Have been reading If I Die in Juarez by Stella Pope Duarte, a really important and incredibly beautifully written book about the murders, mutilations, dismemberments and disappearances of the young women of Juarez, the Mexican city immediately across the border from El Paso, Texas. The book is meticulously researched (took her 3 years to do the research) and exposed her to a certain amount of personal danger. For years, the police and the factory owners "looked the other way" and basically blamed the women for their rapes and torture. But at least of the drug cartels is heavily involved, and they have put a contract out on the woman investigative reporter from El Paso who has written the most about the book (and who is in some ways a character in Stella's book).

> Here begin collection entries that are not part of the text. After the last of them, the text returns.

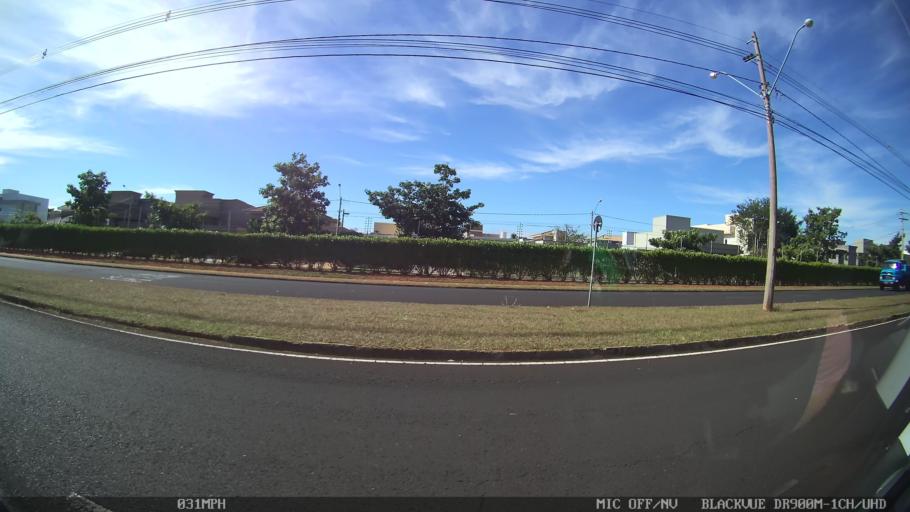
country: BR
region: Sao Paulo
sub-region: Sao Jose Do Rio Preto
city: Sao Jose do Rio Preto
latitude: -20.8079
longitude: -49.3308
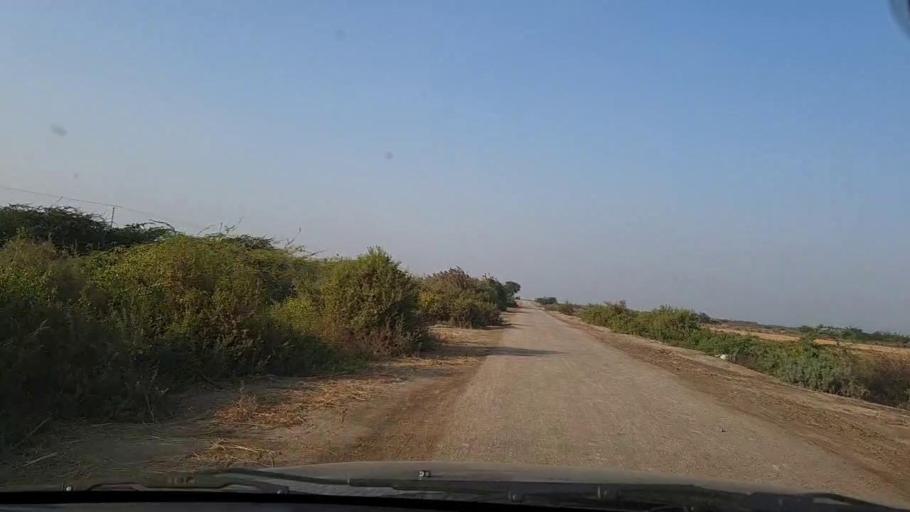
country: PK
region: Sindh
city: Chuhar Jamali
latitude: 24.3044
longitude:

It is, in many ways, a harrowing book--because it deals with a dreadful situation. Stella said yesterday at a book group discussion at our library that there are over 5000 "disappeared" young women from Juarez. Most of those who have vanished are between 15 and 25, and a few even younger. Some bodies (or parts of bodies) have been found, but others have just vanished. It's a novel that makes you understand the horror and desparrate hopes of the women of Juarez who have begun to fight back with some success. It also makes clear the real evil that seems to dominate this city where the US has dozens of maquiladora factories, as do other countries. Stella says international attention has already begun to help some, but more is needed. It's strange that we have heard so much about the atrocities in Africa, for example--but the brutal rape, mutilation and murder of 5000 women right across the river from the US has gotten almost no national attention in the US--let alone international attention. Somehow, this has a relation to one of the messages of Monstrous Regiment.
All three of Stella's books, this one and Let Their Spirits Dance and the collection of short stories Fragile Night are now available on Amazon UK. So, I urge some of you to try reading her work. Let Their Spirits Dance is about the continuing effect on families and survivors of Vietnam--and unfortunately is still horribly relevant today. And while it is set in the US--it speaks to all those who have troops fighting in foreign wars.